Using C-41 Black and White Film

adventures in processing and printing black and white chromogenic film

 

 

 

Today I was printing some 35mm black and white negatives I processed this morning in the kitchen sink. Printing negatives in the afternoon that were processed in the morning is not that unusual; the kitchen sink part is.

 

I have a good supply of Kodak c-41 process black and white film, mostly 120 but a half dozen rolls as well of 35mm.  A couple years back a good friend gifted me with his refrigerated stash as he had gone digital in his portrait business.  I was my usual skeptical self and didn’t shoot any right away, and then when I did, sent it off to The Darkroom in San Clemente, CA.   It looked OK, pretty good, not bad.  Still, sending it off was a pain, and expensive for someone used to just going into his own darkroom and processing.  I found a video online from the Film Photography Project about using their kit to process C-41 at home and ordered a kit.  I was intimidated by the temperature requirements but, Heck, I have six or seven thermometers and the kitchen has hot running water so I tried it.

 

It works.

Human pose keypoint rows
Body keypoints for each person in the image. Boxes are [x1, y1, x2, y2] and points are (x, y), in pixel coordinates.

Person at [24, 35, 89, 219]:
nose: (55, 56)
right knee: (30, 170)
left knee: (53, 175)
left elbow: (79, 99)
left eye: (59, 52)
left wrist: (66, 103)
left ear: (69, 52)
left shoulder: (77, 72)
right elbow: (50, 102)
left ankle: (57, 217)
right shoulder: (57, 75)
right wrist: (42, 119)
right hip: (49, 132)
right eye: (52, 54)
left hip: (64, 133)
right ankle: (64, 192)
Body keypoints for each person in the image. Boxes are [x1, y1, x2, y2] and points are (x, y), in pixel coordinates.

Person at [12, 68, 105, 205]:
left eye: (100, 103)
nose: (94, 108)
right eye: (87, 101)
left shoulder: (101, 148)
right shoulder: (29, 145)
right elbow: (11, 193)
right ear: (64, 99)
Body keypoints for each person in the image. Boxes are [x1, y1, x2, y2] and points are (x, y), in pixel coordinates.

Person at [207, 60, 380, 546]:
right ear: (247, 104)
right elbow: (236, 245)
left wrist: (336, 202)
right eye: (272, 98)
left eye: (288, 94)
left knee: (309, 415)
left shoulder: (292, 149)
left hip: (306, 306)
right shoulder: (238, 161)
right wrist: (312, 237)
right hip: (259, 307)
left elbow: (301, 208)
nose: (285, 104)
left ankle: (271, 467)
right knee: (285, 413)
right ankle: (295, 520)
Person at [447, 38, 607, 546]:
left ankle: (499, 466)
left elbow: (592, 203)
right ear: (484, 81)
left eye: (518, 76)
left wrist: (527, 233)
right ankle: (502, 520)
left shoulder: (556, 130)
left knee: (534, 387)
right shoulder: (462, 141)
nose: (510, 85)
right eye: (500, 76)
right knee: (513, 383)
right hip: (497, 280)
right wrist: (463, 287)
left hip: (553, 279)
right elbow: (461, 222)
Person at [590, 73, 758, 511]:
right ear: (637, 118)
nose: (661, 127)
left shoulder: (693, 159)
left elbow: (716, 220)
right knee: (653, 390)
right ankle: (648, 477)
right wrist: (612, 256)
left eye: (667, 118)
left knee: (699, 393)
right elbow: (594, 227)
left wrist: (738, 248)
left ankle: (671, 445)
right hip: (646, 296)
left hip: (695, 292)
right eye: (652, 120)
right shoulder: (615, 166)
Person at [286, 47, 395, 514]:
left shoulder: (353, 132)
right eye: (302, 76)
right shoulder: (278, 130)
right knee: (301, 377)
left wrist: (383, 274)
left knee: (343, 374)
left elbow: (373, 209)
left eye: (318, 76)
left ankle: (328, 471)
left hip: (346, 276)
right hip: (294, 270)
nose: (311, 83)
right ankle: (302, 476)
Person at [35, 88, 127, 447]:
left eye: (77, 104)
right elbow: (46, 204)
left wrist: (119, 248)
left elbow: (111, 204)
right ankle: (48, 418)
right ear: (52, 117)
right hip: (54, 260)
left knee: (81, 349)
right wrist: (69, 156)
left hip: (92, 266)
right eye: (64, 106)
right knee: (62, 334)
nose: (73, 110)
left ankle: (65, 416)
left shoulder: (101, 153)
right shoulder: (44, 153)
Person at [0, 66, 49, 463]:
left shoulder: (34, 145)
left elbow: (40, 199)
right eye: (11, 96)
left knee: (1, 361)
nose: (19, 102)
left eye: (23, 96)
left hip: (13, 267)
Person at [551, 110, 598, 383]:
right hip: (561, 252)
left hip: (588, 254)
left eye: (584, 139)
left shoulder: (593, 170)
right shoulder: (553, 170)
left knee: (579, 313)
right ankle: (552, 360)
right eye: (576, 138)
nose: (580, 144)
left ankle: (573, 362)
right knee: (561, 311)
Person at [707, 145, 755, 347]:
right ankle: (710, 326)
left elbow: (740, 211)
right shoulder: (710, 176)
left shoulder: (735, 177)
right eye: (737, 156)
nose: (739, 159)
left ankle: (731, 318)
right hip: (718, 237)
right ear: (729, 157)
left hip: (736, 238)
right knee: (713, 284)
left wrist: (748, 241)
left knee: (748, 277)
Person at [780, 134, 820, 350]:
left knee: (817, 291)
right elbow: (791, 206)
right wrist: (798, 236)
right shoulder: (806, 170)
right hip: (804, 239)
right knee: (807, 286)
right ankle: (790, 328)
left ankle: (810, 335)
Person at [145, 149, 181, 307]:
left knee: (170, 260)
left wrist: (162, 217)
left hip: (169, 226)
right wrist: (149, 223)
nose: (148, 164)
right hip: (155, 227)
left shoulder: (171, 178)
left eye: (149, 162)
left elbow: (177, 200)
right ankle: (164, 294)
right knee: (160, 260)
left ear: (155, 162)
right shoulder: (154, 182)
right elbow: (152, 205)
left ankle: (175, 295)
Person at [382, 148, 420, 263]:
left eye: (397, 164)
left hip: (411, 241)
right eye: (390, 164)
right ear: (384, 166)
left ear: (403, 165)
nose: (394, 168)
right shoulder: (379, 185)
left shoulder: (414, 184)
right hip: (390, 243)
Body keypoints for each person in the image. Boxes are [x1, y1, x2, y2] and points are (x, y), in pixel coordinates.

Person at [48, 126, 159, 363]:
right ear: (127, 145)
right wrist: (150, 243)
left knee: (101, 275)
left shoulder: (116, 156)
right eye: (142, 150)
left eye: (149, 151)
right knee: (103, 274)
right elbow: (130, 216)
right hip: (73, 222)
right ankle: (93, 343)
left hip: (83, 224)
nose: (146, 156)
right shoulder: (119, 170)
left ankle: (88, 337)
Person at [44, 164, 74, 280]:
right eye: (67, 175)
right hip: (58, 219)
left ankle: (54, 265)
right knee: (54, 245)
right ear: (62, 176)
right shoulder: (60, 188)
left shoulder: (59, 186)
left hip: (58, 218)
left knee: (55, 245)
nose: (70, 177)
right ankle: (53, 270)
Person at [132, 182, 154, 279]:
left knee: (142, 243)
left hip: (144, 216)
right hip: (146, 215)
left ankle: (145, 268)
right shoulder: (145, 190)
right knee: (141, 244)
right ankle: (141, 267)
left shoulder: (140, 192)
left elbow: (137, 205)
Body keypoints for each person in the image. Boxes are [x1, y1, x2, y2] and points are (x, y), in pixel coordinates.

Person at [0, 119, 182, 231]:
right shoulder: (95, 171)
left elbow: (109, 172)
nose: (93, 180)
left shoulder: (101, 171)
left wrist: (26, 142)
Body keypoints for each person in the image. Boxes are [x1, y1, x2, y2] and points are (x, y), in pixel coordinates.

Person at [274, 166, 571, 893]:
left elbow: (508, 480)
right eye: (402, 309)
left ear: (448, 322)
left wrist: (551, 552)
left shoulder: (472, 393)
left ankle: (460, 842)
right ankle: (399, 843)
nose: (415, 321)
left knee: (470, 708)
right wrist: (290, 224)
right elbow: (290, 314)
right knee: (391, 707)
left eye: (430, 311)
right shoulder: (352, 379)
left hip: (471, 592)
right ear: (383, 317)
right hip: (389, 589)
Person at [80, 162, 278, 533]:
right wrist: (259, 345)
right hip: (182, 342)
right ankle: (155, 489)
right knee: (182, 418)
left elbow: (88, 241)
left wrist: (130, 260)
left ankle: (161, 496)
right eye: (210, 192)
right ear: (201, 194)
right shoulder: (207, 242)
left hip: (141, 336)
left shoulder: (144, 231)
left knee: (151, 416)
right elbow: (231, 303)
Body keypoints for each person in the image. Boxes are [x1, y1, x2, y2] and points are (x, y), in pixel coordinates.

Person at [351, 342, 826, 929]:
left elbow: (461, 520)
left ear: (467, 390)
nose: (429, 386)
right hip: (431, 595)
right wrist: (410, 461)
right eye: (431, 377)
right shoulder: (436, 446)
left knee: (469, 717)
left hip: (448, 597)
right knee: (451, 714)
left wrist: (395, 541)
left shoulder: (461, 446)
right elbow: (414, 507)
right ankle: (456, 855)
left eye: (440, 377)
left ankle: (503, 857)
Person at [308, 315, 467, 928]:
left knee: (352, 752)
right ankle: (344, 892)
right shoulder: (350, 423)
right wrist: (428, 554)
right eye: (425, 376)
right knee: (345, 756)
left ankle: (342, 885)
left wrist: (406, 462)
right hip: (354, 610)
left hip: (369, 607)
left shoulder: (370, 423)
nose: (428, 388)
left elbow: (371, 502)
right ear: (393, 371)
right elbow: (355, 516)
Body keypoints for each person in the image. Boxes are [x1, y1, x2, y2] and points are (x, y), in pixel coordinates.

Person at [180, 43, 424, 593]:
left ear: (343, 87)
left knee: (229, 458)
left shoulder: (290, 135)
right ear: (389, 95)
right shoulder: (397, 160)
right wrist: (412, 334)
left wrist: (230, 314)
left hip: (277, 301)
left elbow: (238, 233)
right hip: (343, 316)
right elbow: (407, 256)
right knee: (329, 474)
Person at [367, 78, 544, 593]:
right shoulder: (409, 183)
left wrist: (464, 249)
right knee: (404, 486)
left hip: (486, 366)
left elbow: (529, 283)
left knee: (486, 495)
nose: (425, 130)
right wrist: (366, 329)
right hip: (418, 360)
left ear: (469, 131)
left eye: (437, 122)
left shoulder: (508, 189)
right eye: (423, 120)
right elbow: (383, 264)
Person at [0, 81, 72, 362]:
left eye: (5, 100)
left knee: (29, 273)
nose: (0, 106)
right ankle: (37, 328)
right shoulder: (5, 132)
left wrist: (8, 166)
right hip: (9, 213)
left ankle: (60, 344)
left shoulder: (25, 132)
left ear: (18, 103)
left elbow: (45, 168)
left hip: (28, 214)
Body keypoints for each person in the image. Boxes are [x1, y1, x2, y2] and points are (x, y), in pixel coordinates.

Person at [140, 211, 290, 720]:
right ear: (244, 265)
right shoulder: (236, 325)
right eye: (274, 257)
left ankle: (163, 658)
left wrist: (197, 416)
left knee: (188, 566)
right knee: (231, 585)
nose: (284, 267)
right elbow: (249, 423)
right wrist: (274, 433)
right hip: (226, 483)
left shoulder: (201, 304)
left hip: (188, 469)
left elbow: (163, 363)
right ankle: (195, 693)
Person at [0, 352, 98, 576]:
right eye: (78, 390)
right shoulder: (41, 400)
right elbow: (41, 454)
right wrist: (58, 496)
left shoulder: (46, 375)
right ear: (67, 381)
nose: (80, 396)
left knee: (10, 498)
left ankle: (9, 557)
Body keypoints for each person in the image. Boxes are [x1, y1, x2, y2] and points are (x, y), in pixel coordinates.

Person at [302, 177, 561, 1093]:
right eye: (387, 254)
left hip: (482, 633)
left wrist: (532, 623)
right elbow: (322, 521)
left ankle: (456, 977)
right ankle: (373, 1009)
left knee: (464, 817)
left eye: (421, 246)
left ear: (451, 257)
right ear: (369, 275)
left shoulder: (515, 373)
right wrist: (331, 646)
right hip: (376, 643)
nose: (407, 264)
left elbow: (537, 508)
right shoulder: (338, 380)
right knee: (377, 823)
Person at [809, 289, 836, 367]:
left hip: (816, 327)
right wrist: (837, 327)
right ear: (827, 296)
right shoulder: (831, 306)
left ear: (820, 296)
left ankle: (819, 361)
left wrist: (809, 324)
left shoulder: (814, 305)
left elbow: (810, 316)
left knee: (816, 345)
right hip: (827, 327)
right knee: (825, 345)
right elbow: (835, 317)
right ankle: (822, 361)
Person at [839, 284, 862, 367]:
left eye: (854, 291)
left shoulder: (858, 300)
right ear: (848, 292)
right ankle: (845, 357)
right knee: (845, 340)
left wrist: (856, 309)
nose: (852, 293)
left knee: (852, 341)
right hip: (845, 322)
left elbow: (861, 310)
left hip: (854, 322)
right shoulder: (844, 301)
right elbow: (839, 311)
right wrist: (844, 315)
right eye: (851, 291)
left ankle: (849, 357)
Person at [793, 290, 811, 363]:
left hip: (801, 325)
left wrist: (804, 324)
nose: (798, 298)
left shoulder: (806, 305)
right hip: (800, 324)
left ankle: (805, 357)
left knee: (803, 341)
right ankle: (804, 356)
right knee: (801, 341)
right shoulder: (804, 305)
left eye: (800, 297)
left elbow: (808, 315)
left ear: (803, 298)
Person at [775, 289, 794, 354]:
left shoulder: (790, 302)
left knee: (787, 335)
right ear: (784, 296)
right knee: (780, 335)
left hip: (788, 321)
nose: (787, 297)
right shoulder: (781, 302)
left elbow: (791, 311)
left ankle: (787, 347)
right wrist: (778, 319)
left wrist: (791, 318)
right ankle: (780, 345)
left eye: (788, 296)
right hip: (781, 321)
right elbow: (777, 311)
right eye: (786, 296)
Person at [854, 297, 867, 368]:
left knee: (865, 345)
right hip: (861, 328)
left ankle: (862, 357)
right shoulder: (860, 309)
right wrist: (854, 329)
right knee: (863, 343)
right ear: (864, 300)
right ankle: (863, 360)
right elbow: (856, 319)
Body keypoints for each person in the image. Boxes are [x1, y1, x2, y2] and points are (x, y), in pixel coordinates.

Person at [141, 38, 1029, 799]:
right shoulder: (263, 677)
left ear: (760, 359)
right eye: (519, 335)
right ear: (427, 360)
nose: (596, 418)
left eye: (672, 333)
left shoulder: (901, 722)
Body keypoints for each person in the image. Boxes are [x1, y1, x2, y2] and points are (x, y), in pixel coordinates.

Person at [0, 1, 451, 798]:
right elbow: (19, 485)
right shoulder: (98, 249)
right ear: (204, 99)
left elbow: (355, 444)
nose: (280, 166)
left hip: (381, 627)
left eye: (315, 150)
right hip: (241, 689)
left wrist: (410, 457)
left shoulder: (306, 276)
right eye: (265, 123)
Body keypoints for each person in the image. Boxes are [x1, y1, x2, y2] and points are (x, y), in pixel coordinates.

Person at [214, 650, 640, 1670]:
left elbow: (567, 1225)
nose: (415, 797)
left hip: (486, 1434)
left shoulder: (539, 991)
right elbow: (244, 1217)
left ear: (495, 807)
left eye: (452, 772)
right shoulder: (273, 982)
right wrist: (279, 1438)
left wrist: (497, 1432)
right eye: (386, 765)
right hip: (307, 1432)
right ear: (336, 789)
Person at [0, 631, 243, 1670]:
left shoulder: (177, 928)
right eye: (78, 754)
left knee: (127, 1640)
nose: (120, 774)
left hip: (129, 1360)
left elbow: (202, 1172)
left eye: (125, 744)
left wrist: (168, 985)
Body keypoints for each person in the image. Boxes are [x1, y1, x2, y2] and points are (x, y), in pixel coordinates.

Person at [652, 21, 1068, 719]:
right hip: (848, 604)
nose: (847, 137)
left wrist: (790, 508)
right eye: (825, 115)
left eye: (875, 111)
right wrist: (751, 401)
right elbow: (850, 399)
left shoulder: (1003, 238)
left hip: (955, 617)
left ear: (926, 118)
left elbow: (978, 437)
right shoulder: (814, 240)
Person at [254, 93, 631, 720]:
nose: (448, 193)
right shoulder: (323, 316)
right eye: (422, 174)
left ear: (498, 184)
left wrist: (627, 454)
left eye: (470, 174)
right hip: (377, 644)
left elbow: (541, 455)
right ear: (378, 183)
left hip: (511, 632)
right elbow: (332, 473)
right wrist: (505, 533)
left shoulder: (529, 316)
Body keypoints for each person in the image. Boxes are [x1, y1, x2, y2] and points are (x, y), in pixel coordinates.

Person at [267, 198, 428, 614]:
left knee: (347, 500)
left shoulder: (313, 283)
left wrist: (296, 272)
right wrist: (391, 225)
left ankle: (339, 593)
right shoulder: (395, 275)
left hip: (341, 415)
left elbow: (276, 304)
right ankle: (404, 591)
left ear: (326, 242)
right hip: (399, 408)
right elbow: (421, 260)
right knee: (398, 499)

**Your task:**
Carry the account of developing C-41 black and white film at home forward from its last sentence. The rows have no connection to the account of developing C-41 black and white film at home.

**Result below:**
film

A chromogenic film, the image structure is made up of dye clouds rather than silver clumps, and the first thing I found out from the 120 rolls was that it scans very well.  The second thing I found out was that it requires long exposures when printing on variable contrast paper.  I have been using this film in 2 very different ways: the first is an ongoing portrait project, very informal, in which I photograph individuals or couples upstairs in our gallery during a once a month food and music party we host. So often enough the subject lugs up a guitar or fiddle. I have 2 cameras that I use for this, my Mamiya C220 and the baby Linhof, 2X3 with its 6X6 back.  I use one white lightning flash with a shoot through 42 inch umbrella aimed at the subject and within two and a half feet of the same. This light is very soft and the 400 ISO film gives me plenty of flexibility with f-stop and shutter speed if I need a little more depth of field.

joshnmnlisa
Josh and Monalisa

 

The Linhof is blessed with a 105 Xenotar.  It is a happy camera.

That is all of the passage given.